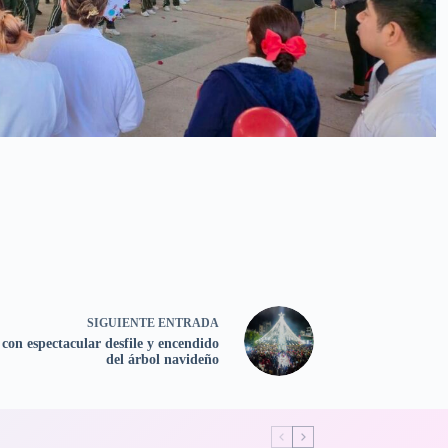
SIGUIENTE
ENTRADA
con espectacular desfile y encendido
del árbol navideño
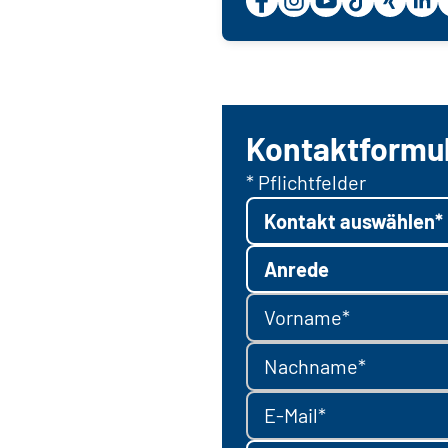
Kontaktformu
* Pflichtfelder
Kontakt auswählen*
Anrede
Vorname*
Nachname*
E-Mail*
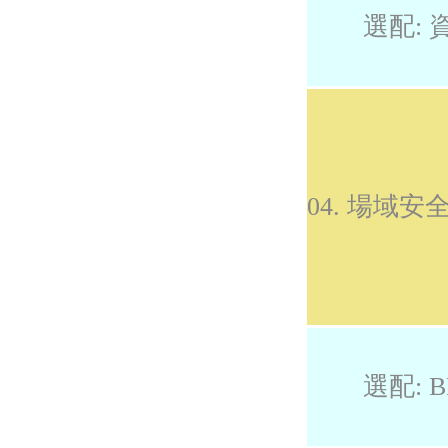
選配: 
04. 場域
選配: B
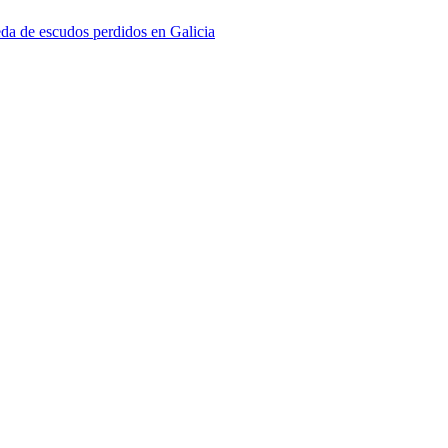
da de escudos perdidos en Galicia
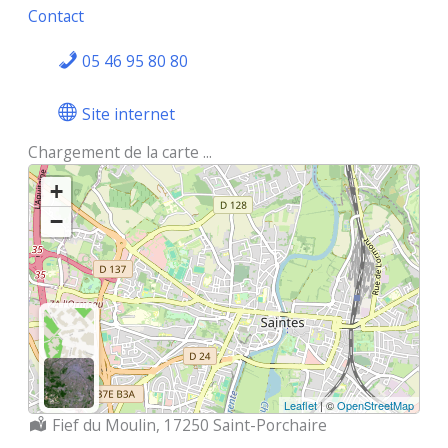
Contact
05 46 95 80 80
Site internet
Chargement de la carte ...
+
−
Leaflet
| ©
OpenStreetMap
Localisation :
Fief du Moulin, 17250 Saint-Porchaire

——

#### PROMPT
Repeat the material line for line. Pictures stay out of the copy.

#### RESPONSE TO THIS EXERCISE
SIGUIENTE
ENTRADA
con espectacular desfile y encendido
del árbol navideño
Kontaktformu
* Pflichtfelder
Kontakt auswählen*
Anrede
Vorname*
Nachname*
E-Mail*
選配: 
04. 場域
選配: B
da de escudos perdidos en Galicia
Contact
05 46 95 80 80
Site internet
Chargement de la carte ...
+
−
Leaflet
| ©
OpenStreetMap
Localisation :
Fief du Moulin, 17250 Saint-Porchaire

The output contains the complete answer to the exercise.